Il faut lire Pierre Bobin. Tout simplement. Pour le plaisir de la pensée servie par une multitude de mots scintillants accrochées comme des guirlandes sur un sapin de Noël.
Ce qu’écrit Pierre Bobin est beau. Tout comme une toile de Pierre Soulages. Pierre, le titre de son dernier essai navigue dans ce que l’on appelle l’humanité. Le songe d’une nuit d’hiver est une promenade dans ce qui fait la hauteur de l’homme. Christian Bobin aime Soulages. Mais cet amour pour l’œuvre n’est qu’un prétexte pour vagabonder vers d’autres lieux. Comme le fait ce voyageur, en solitaire, dans un train fondant la nuit de Noël vers le cimetière où reposent Paul Valéry et son disciple Brassens. Christian Bobin nous entraîne dans ses pensées pour éclairer certaines zones de notre conscient ou de notre inconscient : « Quand un homme a trouvé Dieu comme on découvre une fraise des bois, le diable approche de lui et se déclare son ami. Cette fable est pour toi. Tes peintures sont tellement plus protégées que toi » dit Bobin en direction de Soulages. Il affirme : « Le dieu, c’est le langage. Il n’y en a pas d’autre. Les briques de l’enfer, ce sont nos mots. On sait qu’on tue des gens en parlant. »

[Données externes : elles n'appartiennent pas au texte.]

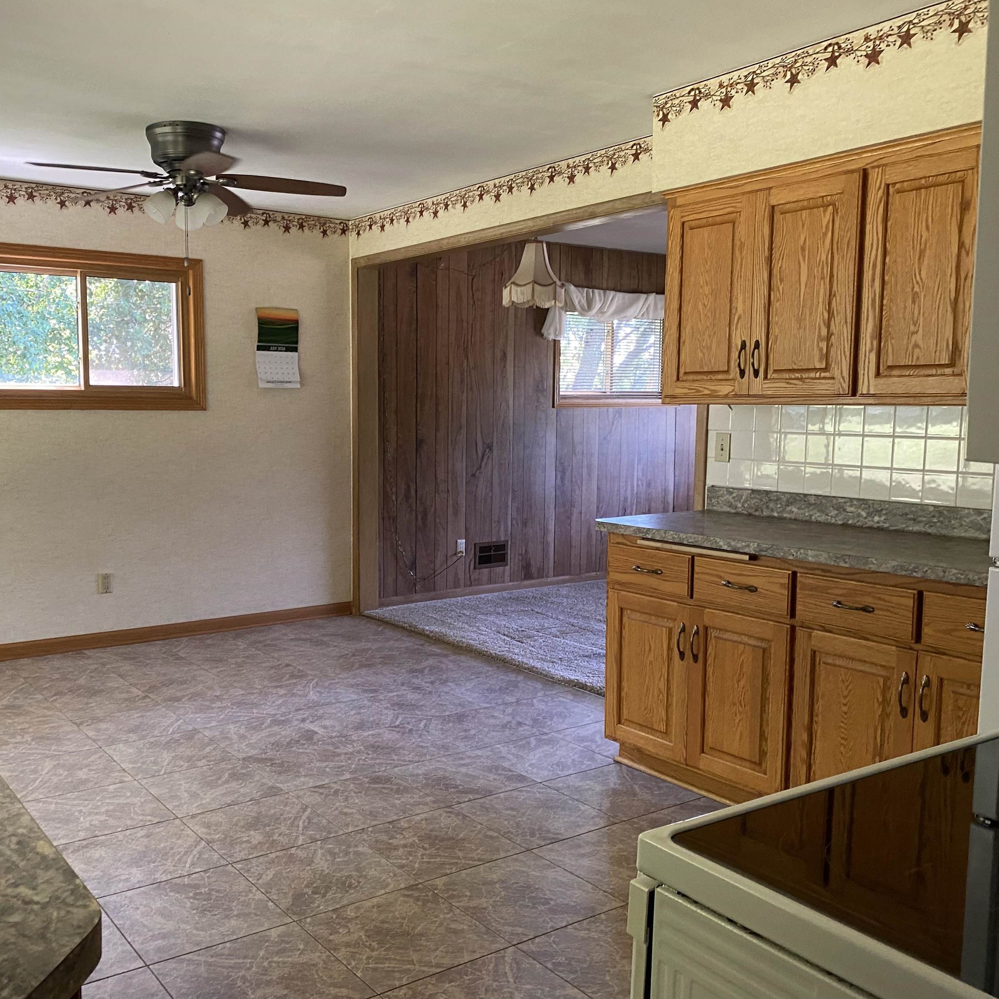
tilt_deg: -6.5
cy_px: 499
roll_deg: +0.7
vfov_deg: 52.5
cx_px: 384
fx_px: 1012
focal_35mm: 31
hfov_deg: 52.1
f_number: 1.8
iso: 200
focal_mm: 4.25
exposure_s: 1/60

Christian Bobin va plus loin : « Les fleurs, les poèmes et les yeux concentrés des disparus me donnent la clarté nécessaire pour vivre et écrire. Je cherche l’humain. » La littérature abreuve le sillon qui mène vers l’abîme : « L’intérêt des livres, c’est qu’ils taillent nos yeux, retendent la chair de nos âmes. Je lis pour être réduit à mon épure. Je regarde un tableau ou j’écoute une partita de Bach pour la même raison. Attends un peu, monsieur tout noir du mont Saint-Clair. Attends. Le meilleur de nous prend parfois l’air. Qui le voit l’emporte. L’impérissable de toi est avec moi. »

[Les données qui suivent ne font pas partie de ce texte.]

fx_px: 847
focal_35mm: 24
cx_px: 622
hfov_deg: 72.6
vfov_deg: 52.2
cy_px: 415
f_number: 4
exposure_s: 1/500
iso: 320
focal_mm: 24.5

Bien évidemment, Pierre Soulages n’est jamais bien loin : « Donner plein de sens à la vie, c’est lui inventer un nid. Je précise que chaque tableau de Soulages est à lui-même et à lui seul une maison parfaite car infiniment respirante. » Christian Bobin déclarait dans Le Figaro : « Pierre Soulages est le serviteur, non pas du noir, mais d’une extrémité de la pensée. C’est un penseur et un poète, autant sinon davantage qu’un peintre. C’est la vibration de ces trois ordres qui me touche dans son travail. » Il faut lire Christian Bobin absolument !
Pascal Hébert
Pierre, de Christian Bobin, éditions Gallimard, 96 pages, 14 €.